There is a running argument about whether the money going into AI will come back. Sequoia framed it as a $600 billion question in 2024: the revenue the industry would need to justify what it is spending on infrastructure. Goldman Sachs asked it more bluntly the same year, setting roughly a trillion dollars of coming capital spending against the benefit it has produced so far. We do not have a view on the macro number, and a two-person lab asserting one would be noise. The question that reaches us is smaller and harder to dodge: when the spending has to be justified deployment by deployment, which deployments survive.

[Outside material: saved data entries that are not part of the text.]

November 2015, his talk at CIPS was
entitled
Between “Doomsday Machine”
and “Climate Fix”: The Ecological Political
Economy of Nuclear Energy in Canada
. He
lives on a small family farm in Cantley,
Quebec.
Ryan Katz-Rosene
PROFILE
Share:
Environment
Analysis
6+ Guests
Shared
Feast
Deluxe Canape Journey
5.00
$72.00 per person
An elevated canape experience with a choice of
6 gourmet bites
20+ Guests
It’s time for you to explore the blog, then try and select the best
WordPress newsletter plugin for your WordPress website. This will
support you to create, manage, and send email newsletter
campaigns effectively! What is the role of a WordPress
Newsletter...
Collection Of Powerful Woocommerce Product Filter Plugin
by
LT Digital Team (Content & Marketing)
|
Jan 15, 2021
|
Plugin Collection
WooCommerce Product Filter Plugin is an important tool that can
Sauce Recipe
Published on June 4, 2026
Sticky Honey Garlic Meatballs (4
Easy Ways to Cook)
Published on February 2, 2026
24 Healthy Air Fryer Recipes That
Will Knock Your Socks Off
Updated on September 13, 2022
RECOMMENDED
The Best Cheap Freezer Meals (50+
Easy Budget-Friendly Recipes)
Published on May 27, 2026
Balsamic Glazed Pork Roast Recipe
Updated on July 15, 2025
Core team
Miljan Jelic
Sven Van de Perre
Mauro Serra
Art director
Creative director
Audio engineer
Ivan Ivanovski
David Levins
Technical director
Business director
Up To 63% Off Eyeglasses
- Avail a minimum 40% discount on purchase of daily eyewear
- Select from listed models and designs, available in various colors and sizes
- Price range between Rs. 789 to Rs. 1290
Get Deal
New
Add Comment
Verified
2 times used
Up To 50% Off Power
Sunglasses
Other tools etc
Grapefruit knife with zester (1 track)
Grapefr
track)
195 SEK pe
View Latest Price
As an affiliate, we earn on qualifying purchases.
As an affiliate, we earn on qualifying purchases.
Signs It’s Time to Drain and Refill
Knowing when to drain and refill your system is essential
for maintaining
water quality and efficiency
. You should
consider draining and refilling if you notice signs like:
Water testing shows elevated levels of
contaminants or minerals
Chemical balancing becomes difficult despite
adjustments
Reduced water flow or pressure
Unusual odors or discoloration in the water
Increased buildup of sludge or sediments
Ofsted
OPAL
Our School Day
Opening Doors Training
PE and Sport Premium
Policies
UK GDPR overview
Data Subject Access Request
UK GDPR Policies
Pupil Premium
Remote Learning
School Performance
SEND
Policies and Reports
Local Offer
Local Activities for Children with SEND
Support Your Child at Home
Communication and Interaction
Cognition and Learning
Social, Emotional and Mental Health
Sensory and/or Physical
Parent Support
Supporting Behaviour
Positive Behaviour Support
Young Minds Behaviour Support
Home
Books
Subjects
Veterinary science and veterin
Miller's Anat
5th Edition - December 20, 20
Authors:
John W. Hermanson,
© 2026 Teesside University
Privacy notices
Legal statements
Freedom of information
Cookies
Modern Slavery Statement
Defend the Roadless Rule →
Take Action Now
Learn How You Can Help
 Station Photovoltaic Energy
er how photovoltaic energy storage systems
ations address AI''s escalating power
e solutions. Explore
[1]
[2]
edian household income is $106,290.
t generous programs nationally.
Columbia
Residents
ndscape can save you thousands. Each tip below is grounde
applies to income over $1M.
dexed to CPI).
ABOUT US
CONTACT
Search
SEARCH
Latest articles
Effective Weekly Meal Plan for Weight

It helps to be precise about where the losses actually are, because “inference is subsidized” is mostly false where people say it. Metered serving of tokens appears to be profitable. When DeepSeek disclosed the economics of its own inference system in early 2025, it reported a theoretical daily cost near $87,000 against a theoretical daily revenue near $562,000 at list prices. It was careful to call the margin theoretical, because its real revenue was lower: free web and app access, off-peak discounts, and no research or training cost in the figure. The point survives the caveats. Serving a token at list price clears the cost of serving it. The subsidy lives elsewhere, in flat-rate consumer plans where the heaviest users cost more than they pay, and in the research budgets of the frontier labs. So the reckoning is not a coming spike in token prices. It is each piece of deployed work having to show it was worth running.
On that, the record so far is poor. MIT’s NANDA initiative reported in 2025 that after thirty to forty billion dollars of enterprise spending, about 95 percent of generative-AI pilots showed no measurable impact on the bottom line. The study is survey and interview work and has been criticized on that ground, and we cite it with the caveat, but the shape is not in dispute: most deployments cannot show their return. The reason is usually not the model. It is that no one established what an accepted outcome was, or what it was worth, which is the subject of a separate note. A deployment that never defined its unit of account cannot prove it paid for itself, whatever the model costs.

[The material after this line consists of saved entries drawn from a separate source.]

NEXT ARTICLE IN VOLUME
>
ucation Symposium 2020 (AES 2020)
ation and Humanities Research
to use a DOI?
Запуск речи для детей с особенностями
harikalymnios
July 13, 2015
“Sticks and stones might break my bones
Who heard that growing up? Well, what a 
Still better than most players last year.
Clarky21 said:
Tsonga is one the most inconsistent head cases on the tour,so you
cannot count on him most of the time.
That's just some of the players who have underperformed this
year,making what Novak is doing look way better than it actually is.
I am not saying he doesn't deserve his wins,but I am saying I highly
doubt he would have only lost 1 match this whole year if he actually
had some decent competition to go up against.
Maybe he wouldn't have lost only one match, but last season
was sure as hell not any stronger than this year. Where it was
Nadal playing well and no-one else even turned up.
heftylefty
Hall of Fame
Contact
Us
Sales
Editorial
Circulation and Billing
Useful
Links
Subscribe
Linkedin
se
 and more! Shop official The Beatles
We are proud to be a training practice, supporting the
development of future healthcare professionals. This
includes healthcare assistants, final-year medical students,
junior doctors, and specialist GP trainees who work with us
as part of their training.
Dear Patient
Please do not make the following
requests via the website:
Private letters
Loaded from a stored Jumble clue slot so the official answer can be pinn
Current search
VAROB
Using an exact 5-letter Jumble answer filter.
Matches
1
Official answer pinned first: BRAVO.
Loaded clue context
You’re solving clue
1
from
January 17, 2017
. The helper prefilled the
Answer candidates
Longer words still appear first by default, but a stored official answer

The strongest argument against building for efficiency is that efficiency is about to stop mattering. Token prices are falling fast. a16z described roughly a tenfold drop per year in the cost of a given level of capability, and Epoch AI measured the same trend at anywhere from 9 to 900 times per year depending on the task, with a median near 50. If the price of the work halves and halves again, the savings from doing it efficiently shrink toward nothing, and raw token efficiency becomes a commodity rather than an advantage. We concede this plainly: as a way to spend less on tokens, our architecture has a shrinking edge. What deflation does not touch is the cost of a wrong answer accepted, which is paid in the workflow and not in the token, and does not fall when tokens do. There is a second concession worth stating in the same breath: cheaper and more reliable inference generates its own demand, so the capacity being built may well find work. We are not betting against AI. We are betting on which part of it pays.
So our assumptions are stated, and they are checkable against us later. The system is designed to be worth running at list-price inference, with no subsidized tokens holding up the math. The claim it rests on is that verified work inside a chosen vertical costs less per accepted outcome than an unverified call, at any token price. If token prices fall to nothing and that per-outcome cost does not follow them down, this note was wrong, and the errata will say so.